1. Airborne lidar is often used to calculate forest metrics about trees but it may also provide a wealth of information about the space between trees. Forest canopy gaps are defined by the absence of vegetative structure and serve important roles for wildlife, such as facilitating animal movement. Forest canopy gaps also occur around snags, keystone structures that provide important substrates to wildlife species for breeding, roosting, and foraging.

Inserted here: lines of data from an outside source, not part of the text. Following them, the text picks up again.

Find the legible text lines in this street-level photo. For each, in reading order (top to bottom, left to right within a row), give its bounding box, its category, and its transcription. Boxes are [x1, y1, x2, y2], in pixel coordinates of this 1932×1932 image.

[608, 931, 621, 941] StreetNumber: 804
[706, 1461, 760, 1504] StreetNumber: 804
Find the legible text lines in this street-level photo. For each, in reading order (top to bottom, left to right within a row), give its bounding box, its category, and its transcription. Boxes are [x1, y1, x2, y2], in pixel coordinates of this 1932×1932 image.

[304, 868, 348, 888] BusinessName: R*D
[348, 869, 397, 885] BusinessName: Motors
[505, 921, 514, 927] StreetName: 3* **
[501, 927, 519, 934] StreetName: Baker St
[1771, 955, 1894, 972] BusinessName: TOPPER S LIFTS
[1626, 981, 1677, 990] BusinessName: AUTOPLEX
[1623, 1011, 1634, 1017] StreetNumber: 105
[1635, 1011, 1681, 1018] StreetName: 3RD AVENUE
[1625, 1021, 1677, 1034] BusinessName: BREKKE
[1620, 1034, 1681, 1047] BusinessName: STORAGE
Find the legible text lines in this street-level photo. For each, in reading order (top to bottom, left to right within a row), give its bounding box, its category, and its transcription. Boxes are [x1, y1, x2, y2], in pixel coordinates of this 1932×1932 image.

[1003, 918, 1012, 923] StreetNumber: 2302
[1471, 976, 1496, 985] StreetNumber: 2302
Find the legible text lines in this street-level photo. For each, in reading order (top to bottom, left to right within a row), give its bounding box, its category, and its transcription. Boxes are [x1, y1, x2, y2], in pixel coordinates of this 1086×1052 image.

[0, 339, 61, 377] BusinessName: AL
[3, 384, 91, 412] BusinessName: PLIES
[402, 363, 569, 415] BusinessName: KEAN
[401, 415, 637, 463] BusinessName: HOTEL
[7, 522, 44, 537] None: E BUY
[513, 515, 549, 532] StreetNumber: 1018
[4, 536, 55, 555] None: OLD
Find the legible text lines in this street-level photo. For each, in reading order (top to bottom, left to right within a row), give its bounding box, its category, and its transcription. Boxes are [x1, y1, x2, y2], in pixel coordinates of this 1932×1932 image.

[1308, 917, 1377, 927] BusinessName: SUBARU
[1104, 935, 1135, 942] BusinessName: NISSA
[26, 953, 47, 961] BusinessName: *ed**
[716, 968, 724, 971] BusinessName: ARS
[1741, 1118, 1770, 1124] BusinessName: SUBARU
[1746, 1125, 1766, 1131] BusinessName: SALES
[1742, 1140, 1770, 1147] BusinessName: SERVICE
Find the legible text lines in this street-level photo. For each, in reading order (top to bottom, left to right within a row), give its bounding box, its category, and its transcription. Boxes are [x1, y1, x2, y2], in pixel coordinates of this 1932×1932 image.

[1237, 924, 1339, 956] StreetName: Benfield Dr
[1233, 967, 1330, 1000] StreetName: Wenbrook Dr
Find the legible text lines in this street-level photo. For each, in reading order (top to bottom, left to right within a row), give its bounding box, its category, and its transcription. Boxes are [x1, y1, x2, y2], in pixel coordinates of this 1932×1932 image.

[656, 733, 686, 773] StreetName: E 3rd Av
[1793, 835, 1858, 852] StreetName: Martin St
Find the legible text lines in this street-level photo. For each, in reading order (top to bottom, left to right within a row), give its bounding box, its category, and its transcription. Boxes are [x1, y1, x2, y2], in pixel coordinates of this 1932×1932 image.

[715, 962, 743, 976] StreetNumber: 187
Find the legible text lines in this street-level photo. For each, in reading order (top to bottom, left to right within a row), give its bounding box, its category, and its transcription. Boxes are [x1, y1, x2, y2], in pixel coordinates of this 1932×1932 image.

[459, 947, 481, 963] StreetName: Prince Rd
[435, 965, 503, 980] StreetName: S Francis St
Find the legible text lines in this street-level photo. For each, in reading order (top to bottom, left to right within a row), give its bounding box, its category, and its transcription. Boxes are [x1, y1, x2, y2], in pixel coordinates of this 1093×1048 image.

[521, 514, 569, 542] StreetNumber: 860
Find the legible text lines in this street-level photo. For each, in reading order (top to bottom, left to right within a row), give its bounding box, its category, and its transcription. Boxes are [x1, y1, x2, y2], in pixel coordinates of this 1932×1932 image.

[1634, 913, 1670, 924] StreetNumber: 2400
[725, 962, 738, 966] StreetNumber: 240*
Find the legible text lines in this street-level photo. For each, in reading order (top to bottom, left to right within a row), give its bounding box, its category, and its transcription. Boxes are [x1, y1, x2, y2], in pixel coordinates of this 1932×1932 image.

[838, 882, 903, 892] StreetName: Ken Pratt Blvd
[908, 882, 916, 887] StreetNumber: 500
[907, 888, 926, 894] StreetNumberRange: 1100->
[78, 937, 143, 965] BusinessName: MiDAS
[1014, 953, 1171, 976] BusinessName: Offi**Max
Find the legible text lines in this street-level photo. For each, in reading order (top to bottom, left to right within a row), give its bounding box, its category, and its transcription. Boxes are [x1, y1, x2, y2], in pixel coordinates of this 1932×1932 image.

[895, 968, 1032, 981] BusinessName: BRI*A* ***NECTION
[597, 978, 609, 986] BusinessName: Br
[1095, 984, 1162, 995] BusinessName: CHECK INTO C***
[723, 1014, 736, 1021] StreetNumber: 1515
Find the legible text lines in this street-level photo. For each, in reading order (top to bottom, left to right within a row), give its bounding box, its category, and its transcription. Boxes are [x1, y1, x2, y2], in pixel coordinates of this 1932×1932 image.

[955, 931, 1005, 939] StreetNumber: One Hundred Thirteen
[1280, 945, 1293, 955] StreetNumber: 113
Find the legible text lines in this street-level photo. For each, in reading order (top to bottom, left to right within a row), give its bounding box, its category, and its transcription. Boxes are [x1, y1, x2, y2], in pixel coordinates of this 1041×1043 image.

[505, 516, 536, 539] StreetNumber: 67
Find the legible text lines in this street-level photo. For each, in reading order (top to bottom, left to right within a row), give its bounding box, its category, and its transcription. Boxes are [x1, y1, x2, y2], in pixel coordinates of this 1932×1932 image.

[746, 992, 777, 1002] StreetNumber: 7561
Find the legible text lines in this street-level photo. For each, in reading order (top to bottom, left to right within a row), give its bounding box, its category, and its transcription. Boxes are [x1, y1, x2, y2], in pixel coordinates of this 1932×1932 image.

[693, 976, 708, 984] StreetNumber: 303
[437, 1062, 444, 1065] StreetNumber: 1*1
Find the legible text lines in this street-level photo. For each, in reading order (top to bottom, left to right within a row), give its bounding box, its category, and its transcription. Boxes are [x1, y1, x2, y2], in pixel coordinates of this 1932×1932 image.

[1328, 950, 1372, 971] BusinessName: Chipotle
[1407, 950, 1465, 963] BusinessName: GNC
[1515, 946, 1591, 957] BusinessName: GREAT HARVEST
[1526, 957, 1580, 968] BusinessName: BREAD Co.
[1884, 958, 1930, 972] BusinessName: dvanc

2. We wanted to test a method for quantifying canopy gaps around individual snags and live trees, with the working hypothesis that snags would have more gaps surrounding them overall than live trees. We evaluated canopy gaps around individual snags (n=270) and live trees (n=2186) and evaluated correlations between canopy structure and snag occurrence in dense conifer stands of the Idaho Panhandle National Forest, USA. We paired airborne lidar with ground reference data collected at fixed-radius plots (n=53) to evaluate local gap structure. The R package ForestGapR was used to quantify canopy gaps throughout the canopy to determine where the differences were greatest. A canopy space profile was created for each tree by mapping gaps (a) vertically every 2 m in height (2–50 m above ground), and (b) horizontally across small (16 m2), medium (36 m2), and large (64 m2) footprint sizes.

3. Our results suggest this method is robust for quantifying canopy gaps around individual trees. The canopy space profiles were distinctly different for snags and live trees, with more canopy gaps within the area surrounding snags relative to live trees. The greatest differences occurred at mid-canopy heights (~20 m above ground) and at the smallest footprint size (16 m2).

4. These results show potential to improve understanding of gap dynamics in closed-canopy conifer forests, and we suggest snag modeling could be improved by incorporating lidar-derived canopy gap analyses alongside existing methodologies.